Here’s a quote from the paper above: “This UBI would drop the official poverty rate from 13.5% to 0%, eliminating poverty for 43.1 million people (including 14.5 million children)”. An often cited study on poverty cost in the United States, “Estimating the Economic Cost of Childhood Poverty in The United States”, estimates the yearly cost of childhood poverty alone to about twice that of basic income—little over one trillion dollars.

Basic income would likely pay for itself many times over, unlock human potential and transform how we see work.

The action point here is to advocate in unison for basic income whenever the opportunity presents itself. You can also get a tiny cryptocurrency UBI from various projects right now.

Minimise economic activity wherever possible. We must all participate in the economic system to some degree, and we’re all in different situations. Go through what you spend money on and seriously consider cutting out each thing.

Make long-time purchases when possible. Buy a cast-iron skillet. Cancel a subscription. If you have to purchase a new cellphone, consider a Fairphone. Grow a small portion of your own food. Occasionally or regularly cook one week’s worth of moussaka or stew in a single go (if you want to take this a step further, use a haybox).

If enough people behaved like this, the economic system would grind to a halt. To make this effective, there needs to be a loud expression coupled with this: show others that your living is good and enjoyable. Politicians will then have to consider a shift in public opinion with their next move. Political leaders never lead—they always follow.

Aesthetics is my favourite topic, so I have put it last and will spend some extra time on an article. I will link the article here when it’s ready.

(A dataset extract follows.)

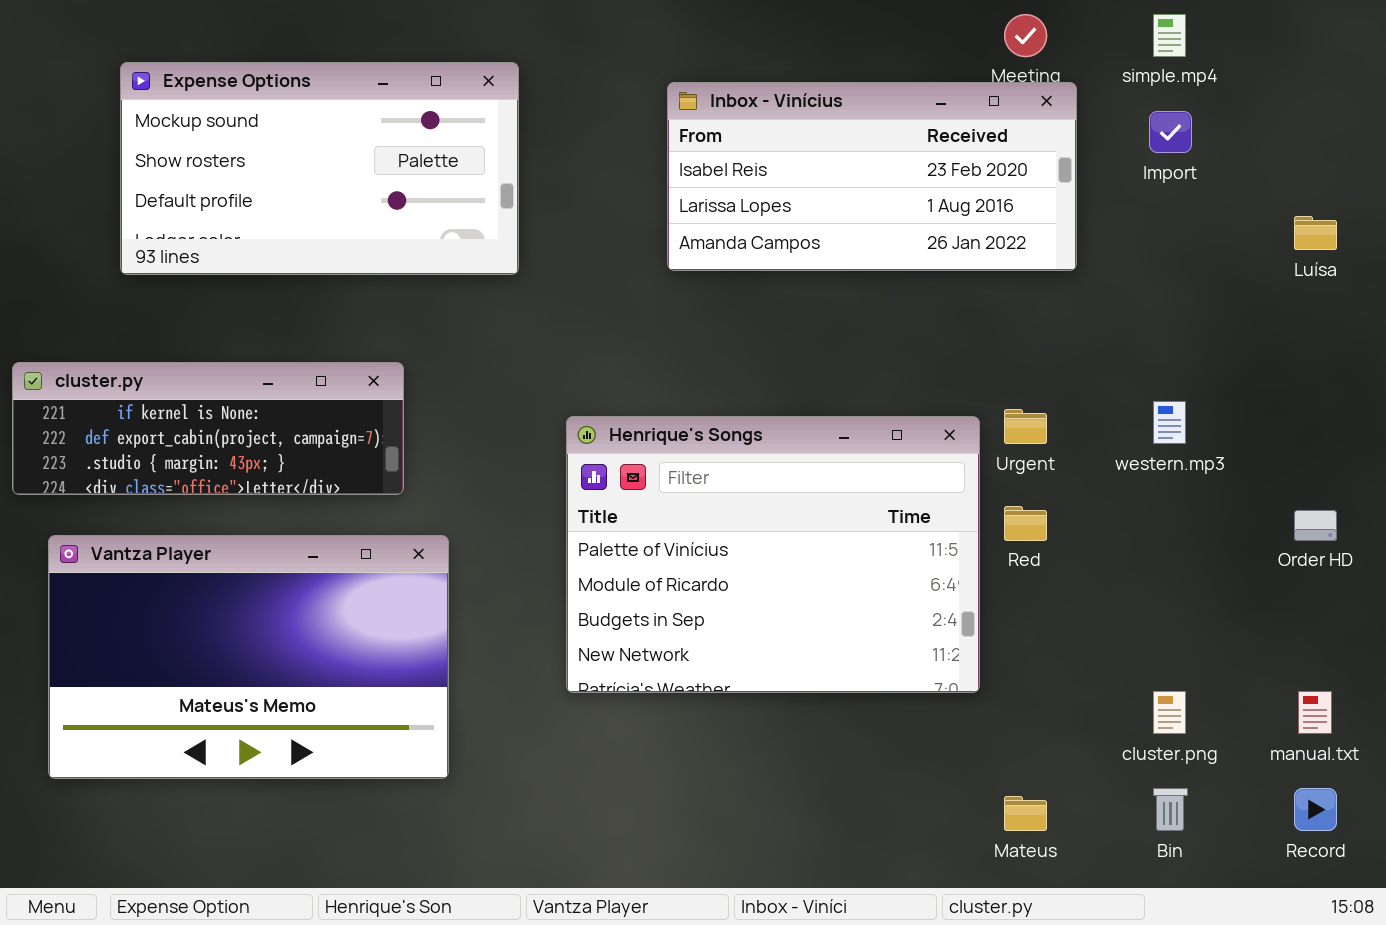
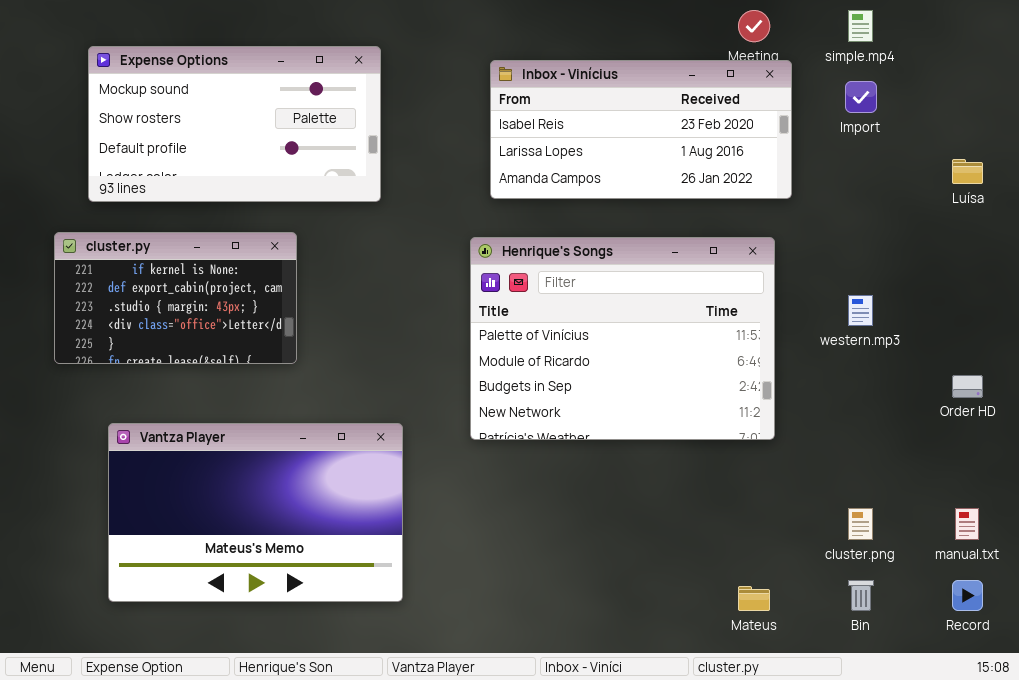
cluster.py: [12,362,404,495] -> [54,232,297,364], resized
Henrique's Songs: [566,416,980,693] -> [470,237,775,440], moved
Vantza Player: [48,535,449,779] -> [108,423,403,602], moved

My subjective take is that the easiest guideline for a beautiful landscape is to shy away from anything with even a slightly mass-produced look. For instance, rock is better than cement, but the rock must not have been cut by industry machinery—a soulless material instantly exposes itself.

Aesthetics have functional importance even though many don’t think so, because they will invoke different feelings which will affect people’s mindsets and actions.

You can check out the aesthetics section under “Vision” if you’re interested in the reasoning.

Final thoughts

I’m considering writing longer articles for some points, explaining benefits and steps in greater detail.

I’m also pondering whether it’s worth addressing common misconceptions and talking points. I’m expecting my audience to be quite advanced. At the same time, internet spaces have fostered shallow counter-culture across the board. Strawman arguments and logic-chopping fallacies delivered convincingly are generally blown out of proportion. Thought-terminating reasoning is easy to digest.

Please trust that every transition tactic have had the common criticisms looked into before being added to the list.

As a specific example, indoor farms are discouraged on a general level due to energy for artificial lighting and plastic being too prominent issues. However, exceptions and fringe use cases almost always exists.

When I suggest kratky hydroponics for instance, it’s in the specific context of people’s homes. This is valid because 1) local lettuce eliminates transportation, 2) children seeing how their food grows is an invaluable benefit, 3) if the most accessible alternative to people right now is to purchase supermarket lettuce, it’s generally better that they start their own hydroponic shelf (which have less issues) and 4) in some places, containers can be sustainably built using local bamboo if desired.

A final note is that this list is currently incomplete. I can add hundreds of transition tactics. I will keep adding to the list when I have the time.

Stay tuned!

“The best way to predict the future is to invent it.”